Perspectives of Clinicians, Staff, and Veterans in Transitioning Veterans from non-VA Hospitals to Primary Care in a Single VA Healthcare System
BACKGROUND: Veterans with healthcare needs utilize both Veterans Health Administration (VA) and non-VA hospitals. These dual-use veterans are at high risk of adverse outcomes due to the lack of coordination for safe transitions.
OBJECTIVES: The aim of this study was to understand the barriers and facilitators to providing high-quality continuum of care for veterans transitioning from non-VA hospitals to the VA primary care setting.
DESIGN: Guided by the practical robust implementation and sustainability model (PRISM) and the ideal transitions of care, we conducted a qualitative assessment using semi-structured interviews with clinicians, staff, and patients.
SETTING: This study was conducted at a single urban VA medical center and two non-VA hospitals.
PARTICIPANTS: A total of 70 participants, including 52 clinicians and staff (23 VA and 29 non-VA) involved in patient transition and 18 veterans recently discharged from non-VA hospitals, were included in this study.
APPROACH: Data were analyzed using a conventional content analysis and managed in Atlas.ti (Berlin, Germany).
RESULTS: Four major themes emerged where participants consistently discussed that transitions were delayed when they were not able to (1) identify patients as veterans and notify VA primary care of discharge, (2) transfer non-VA hospital medical records to VA primary care, (3) obtain follow-up care appointments with VA primary care, and (4) write VA formulary medications for veterans that they could fill at VA pharmacies. Participants also discussed factors involved in smooth transition and recommendations to improve care coordination.
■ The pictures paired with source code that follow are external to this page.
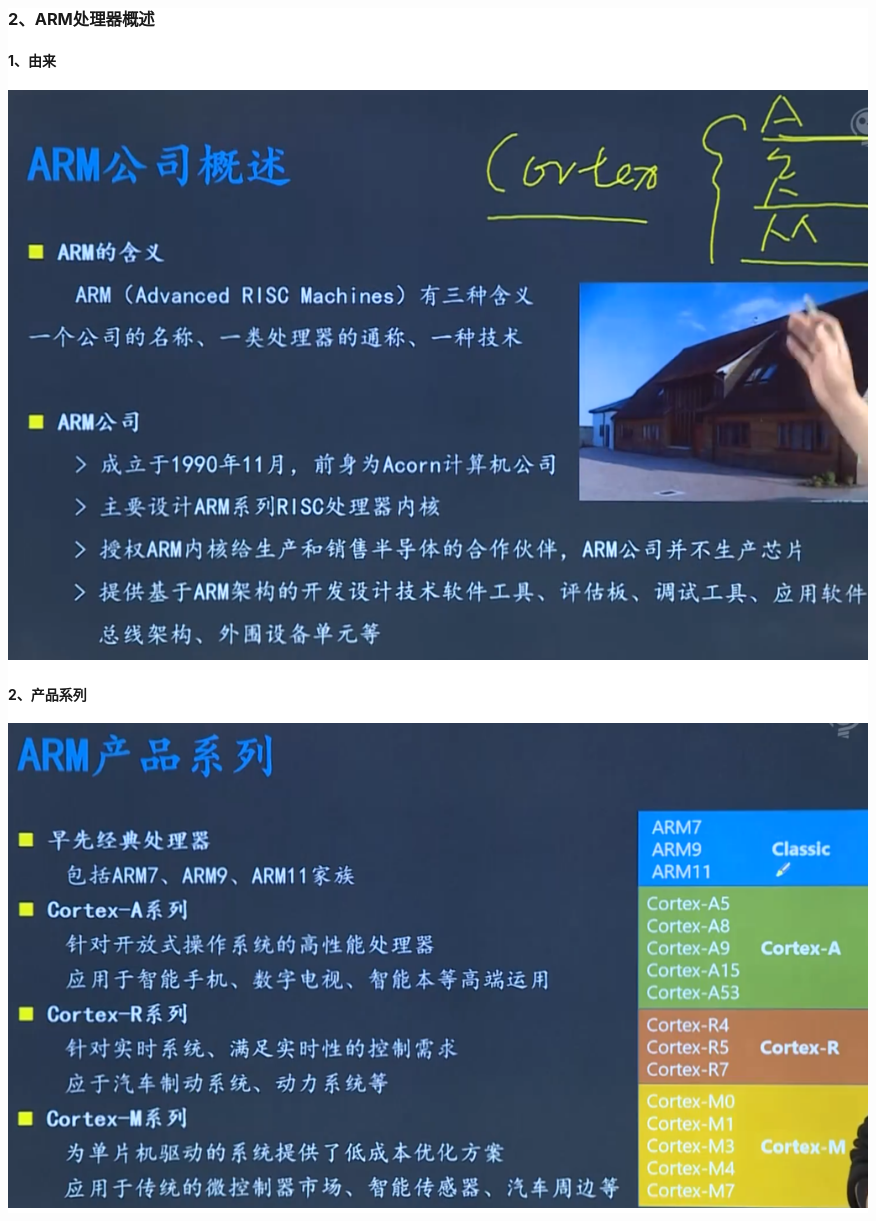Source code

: ### 2、ARM处理器概述

#### 1、由来

![1644482068128](嵌入式笔记.assets/1644482068128.png)

#### 2、产品系列

![1644482105808](嵌入式笔记.assets/1644482105808.png)
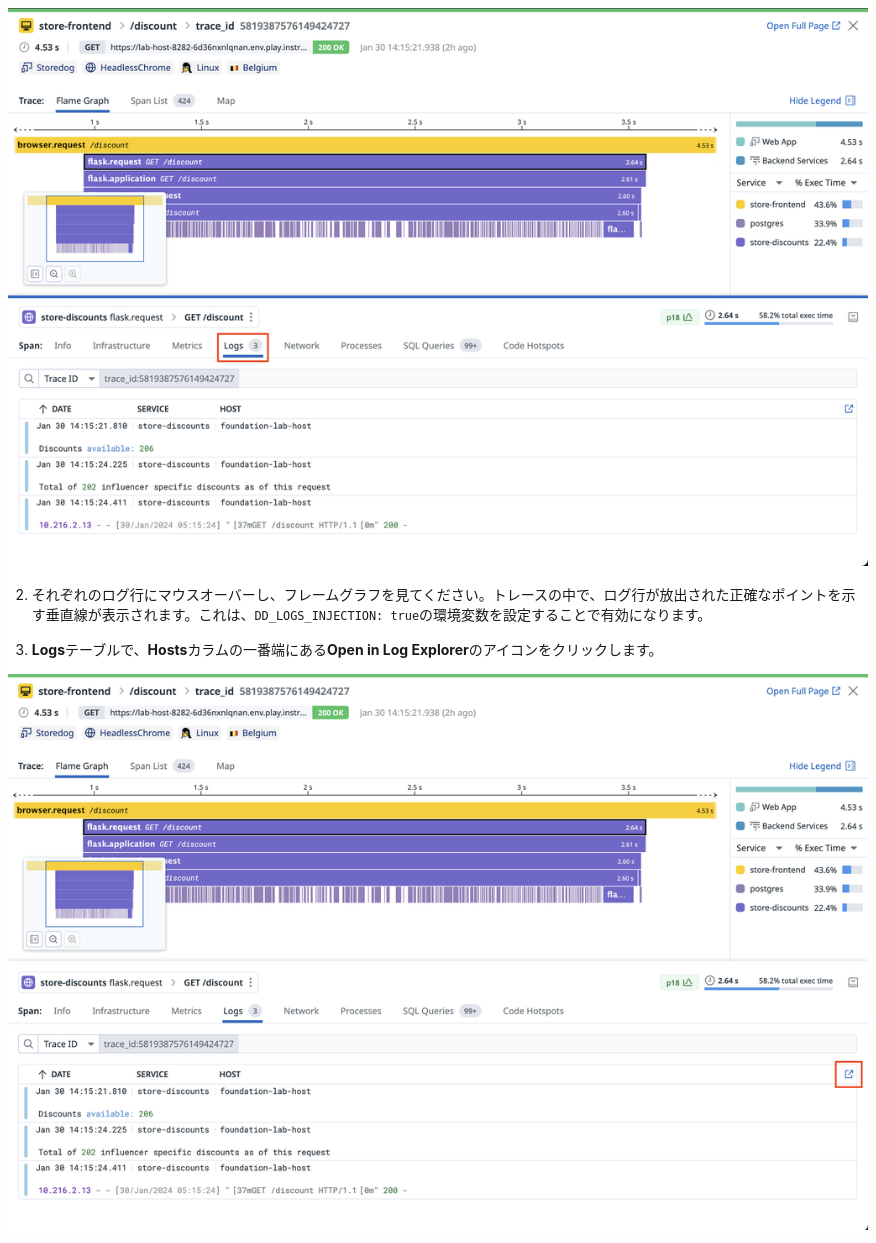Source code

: ![Logs tab showing logs related to the trace](https://raw.githubusercontent.com/DataDog/Datadog-Labs-jp/main/foundation-lab/images/APM/apm_traces_logs.png)

2. それぞれのログ行にマウスオーバーし、フレームグラフを見てください。トレースの中で、ログ行が放出された正確なポイントを示す垂直線が表示されます。これは、`DD_LOGS_INJECTION: true`の環境変数を設定することで有効になります。

3. **Logs**テーブルで、**Hosts**カラムの一番端にある**Open in Log Explorer**のアイコンをクリックします。

![Open the traces logs in the Log Explorer](https://raw.githubusercontent.com/DataDog/Datadog-Labs-jp/main/foundation-lab/images/APM/discounts_trace_logs.png)
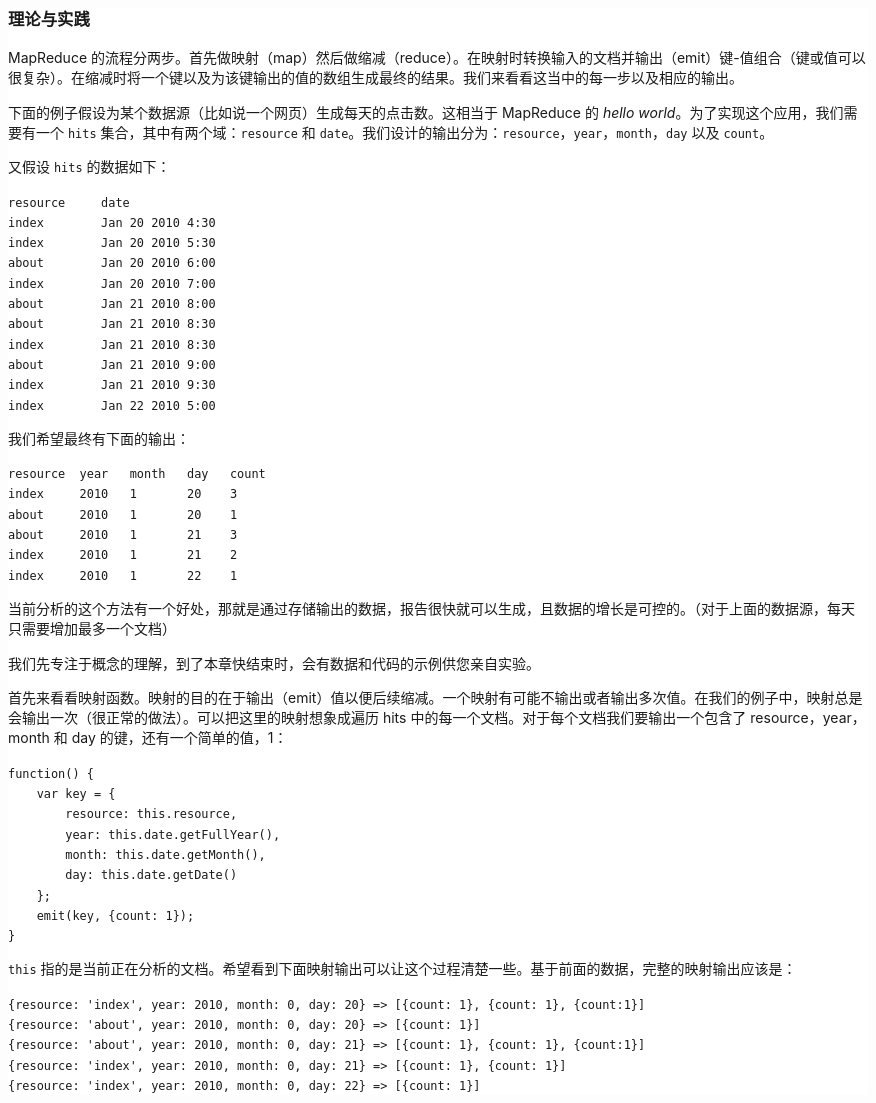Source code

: ### 理论与实践 ###

MapReduce 的流程分两步。首先做映射（map）然后做缩减（reduce）。在映射时转换输入的文档并输出（emit）键-值组合（键或值可以很复杂）。在缩减时将一个键以及为该键输出的值的数组生成最终的结果。我们来看看这当中的每一步以及相应的输出。

下面的例子假设为某个数据源（比如说一个网页）生成每天的点击数。这相当于 MapReduce 的 *hello world*。为了实现这个应用，我们需要有一个 `hits` 集合，其中有两个域：`resource` 和 `date`。我们设计的输出分为：`resource`，`year`，`month`，`day` 以及 `count`。

又假设 `hits` 的数据如下：

	resource     date
	index        Jan 20 2010 4:30
	index        Jan 20 2010 5:30
	about        Jan 20 2010 6:00
	index        Jan 20 2010 7:00
	about        Jan 21 2010 8:00
	about        Jan 21 2010 8:30
	index        Jan 21 2010 8:30
	about        Jan 21 2010 9:00
	index        Jan 21 2010 9:30
	index        Jan 22 2010 5:00

我们希望最终有下面的输出：

	resource  year   month   day   count
	index     2010   1       20    3
	about     2010   1       20    1
	about     2010   1       21    3
	index     2010   1       21    2
	index     2010   1       22    1

当前分析的这个方法有一个好处，那就是通过存储输出的数据，报告很快就可以生成，且数据的增长是可控的。（对于上面的数据源，每天只需要增加最多一个文档）

我们先专注于概念的理解，到了本章快结束时，会有数据和代码的示例供您亲自实验。

首先来看看映射函数。映射的目的在于输出（emit）值以便后续缩减。一个映射有可能不输出或者输出多次值。在我们的例子中，映射总是会输出一次（很正常的做法）。可以把这里的映射想象成遍历 hits 中的每一个文档。对于每个文档我们要输出一个包含了 resource，year，month 和 day 的键，还有一个简单的值，1：

	function() {
		var key = {
		    resource: this.resource,
		    year: this.date.getFullYear(),
		    month: this.date.getMonth(),
		    day: this.date.getDate()
		};
		emit(key, {count: 1});
	}

`this` 指的是当前正在分析的文档。希望看到下面映射输出可以让这个过程清楚一些。基于前面的数据，完整的映射输出应该是：

	{resource: 'index', year: 2010, month: 0, day: 20} => [{count: 1}, {count: 1}, {count:1}]
	{resource: 'about', year: 2010, month: 0, day: 20} => [{count: 1}]
	{resource: 'about', year: 2010, month: 0, day: 21} => [{count: 1}, {count: 1}, {count:1}]
	{resource: 'index', year: 2010, month: 0, day: 21} => [{count: 1}, {count: 1}]
	{resource: 'index', year: 2010, month: 0, day: 22} => [{count: 1}]
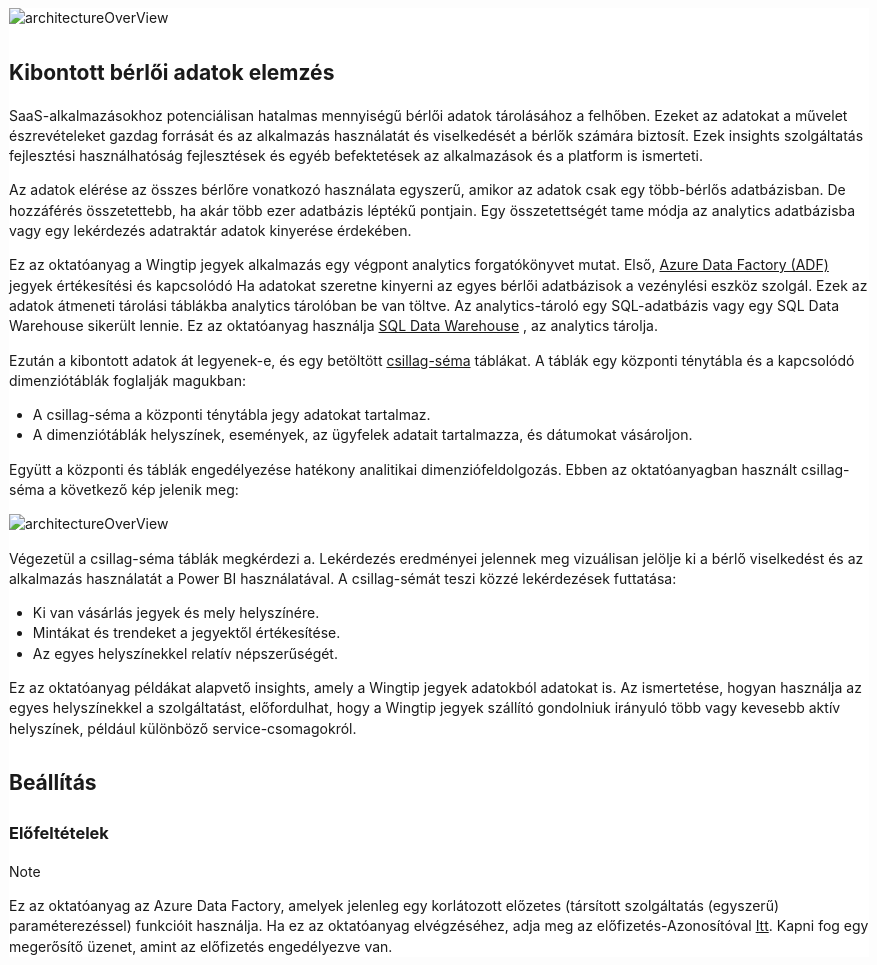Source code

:![architectureOverView](media/saas-tenancy-tenant-analytics/adf_overview.png)

## <a name="analytics-over-extracted-tenant-data"></a>Kibontott bérlői adatok elemzés

SaaS-alkalmazásokhoz potenciálisan hatalmas mennyiségű bérlői adatok tárolásához a felhőben. Ezeket az adatokat a művelet észrevételeket gazdag forrását és az alkalmazás használatát és viselkedését a bérlők számára biztosít. Ezek insights szolgáltatás fejlesztési használhatóság fejlesztések és egyéb befektetések az alkalmazások és a platform is ismerteti.

Az adatok elérése az összes bérlőre vonatkozó használata egyszerű, amikor az adatok csak egy több-bérlős adatbázisban. De hozzáférés összetettebb, ha akár több ezer adatbázis léptékű pontjain. Egy összetettségét tame módja az analytics adatbázisba vagy egy lekérdezés adatraktár adatok kinyerése érdekében.

Ez az oktatóanyag a Wingtip jegyek alkalmazás egy végpont analytics forgatókönyvet mutat. Első, [Azure Data Factory (ADF)](../data-factory/introduction.md) jegyek értékesítési és kapcsolódó Ha adatokat szeretne kinyerni az egyes bérlői adatbázisok a vezénylési eszköz szolgál. Ezek az adatok átmeneti tárolási táblákba analytics tárolóban be van töltve. Az analytics-tároló egy SQL-adatbázis vagy egy SQL Data Warehouse sikerült lennie. Ez az oktatóanyag használja [SQL Data Warehouse](https://docs.microsoft.com/azure/sql-data-warehouse/sql-data-warehouse-overview-what-is) , az analytics tárolja.

Ezután a kibontott adatok át legyenek-e, és egy betöltött [csillag-séma](https://www.wikipedia.org/wiki/Star_schema) táblákat. A táblák egy központi ténytábla és a kapcsolódó dimenziótáblák foglalják magukban:

- A csillag-séma a központi ténytábla jegy adatokat tartalmaz.
- A dimenziótáblák helyszínek, események, az ügyfelek adatait tartalmazza, és dátumokat vásároljon.

Együtt a központi és táblák engedélyezése hatékony analitikai dimenziófeldolgozás. Ebben az oktatóanyagban használt csillag-séma a következő kép jelenik meg:
 
![architectureOverView](media/saas-tenancy-tenant-analytics/starschematables.JPG)

Végezetül a csillag-séma táblák megkérdezi a. Lekérdezés eredményei jelennek meg vizuálisan jelölje ki a bérlő viselkedést és az alkalmazás használatát a Power BI használatával. A csillag-sémát teszi közzé lekérdezések futtatása:

- Ki van vásárlás jegyek és mely helyszínére.
- Mintákat és trendeket a jegyektől értékesítése.
- Az egyes helyszínekkel relatív népszerűségét.

Ez az oktatóanyag példákat alapvető insights, amely a Wingtip jegyek adatokból adatokat is. Az ismertetése, hogyan használja az egyes helyszínekkel a szolgáltatást, előfordulhat, hogy a Wingtip jegyek szállító gondolniuk irányuló több vagy kevesebb aktív helyszínek, például különböző service-csomagokról. 

## <a name="setup"></a>Beállítás

### <a name="prerequisites"></a>Előfeltételek

> [!NOTE]
> Ez az oktatóanyag az Azure Data Factory, amelyek jelenleg egy korlátozott előzetes (társított szolgáltatás (egyszerű) paraméterezéssel) funkcióit használja. Ha ez az oktatóanyag elvégzéséhez, adja meg az előfizetés-Azonosítóval [Itt](https://forms.office.com/Pages/ResponsePage.aspx?id=v4j5cvGGr0GRqy180BHbRxrVywox1_tHk9wgd5P8SVJUNlFINjNEOElTVFdMUEREMjVVUlJCUDdIRyQlQCN0PWcu). Kapni fog egy megerősítő üzenet, amint az előfizetés engedélyezve van.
CONCLUSIONS: All participants perceived the current transition-of-care process across healthcare systems to be inefficient. Efforts to improve quality and safety in transitional care should address the challenges clinicians and patients experience when transitioning from non-VA hospitals to VA primary care.
© 2020 Society of Hospital Medicine
Non-VA clinicians, administrators, and staff also discussed the difficulties in scheduling follow-up care with VA primary care. Although discharge paperwork instructed patients to see their VA clinicians, there was no process in place for non-VA clinicians to confirm whether the follow-up care was received due to lack of bilateral communication. In addition, veterans discussed the inefficiencies in scheduling follow-up appointments with VA clinicians where attempts to follow-up with primary care clinicians took eight weeks or more. Several veterans described walking into the clinic without an appointment asking to be seen postdischarge or utilizing the VA emergency department for follow-up care after discharge from a non-VA hospital. Veterans admitted utilizing the VA emergency department for nonemergent reasons such as filling their prescriptions because they are unable to see a VA PCP in a timely manner (Table 2, Theme 3).
Unable to Write VA Formulary Medications for Veterans to Fill at VA Pharmacies
All participants described the difficulties in obtaining medications at VA pharmacies when prescribed by the non-VA hospital clinicians. VA clinicians often had to reassess, and rewrite prescriptions written by clinicians, causing delays. Moreover, rural VA clinicians described lack of VA pharmacies in their locations, where veterans had to mail order medications, causing further delays in needed medications. Non-VA clinicians echoed these frustrations. They noted that veterans were confused about their VA pharmacy benefits as well as the need for the non-VA clinicians to follow VA formulary guidelines. Veterans expressed that it was especially challenging to physically go to the VA pharmacy to pick up medications after discharge due to lack of transportation, limited VA pharmacy hours, and long wait times. Several veterans discussed paying for their prescriptions out of pocket even though they had VA pharmacy benefits because it was more convenient to use the non-VA pharmacy. In other instances, veterans discussed going to a VA emergency department and waiting for hours to have their non-VA clinician prescription rewritten by a VA clinician (Table 2, Theme 4).
Facilitators of the Current Transition Process
Several participants provided examples of when transitional care communication between systems occurred seamlessly. VA staff and veterans noted that the VA increased the availability of urgent care appointments, which allowed for timelier postacute care follow-up appointments. Non-VA hospital clinicians also noted the availability of additional appointment slots but stated that they did not learn about these additional appointments directly from the VA. Instead, they learned of these through medical residents caring for patients at both VA and non-VA hospitals. One VA CBOC designated two nurses to care for walk-in veterans for their postdischarge follow-up needs. Some VA participants also noted that the VA Call Center Nurses occasionally called veterans upon discharge to schedule a follow-up appointment and facilitated timely care.
Participants from a VA CBOC discussed being part of a Community Transitions Consortium aimed at identifying high-utilizing patients (veteran and nonveteran) and improving communication across systems. The consortium members discussed each facility’s transition-of-care process, described having access to local non-VA hospital medical records and a backline phone number at the non-VA hospitals to coordinate transitional care. This allowed the VA clinicians to learn about non-VA hospital processes and veteran needs.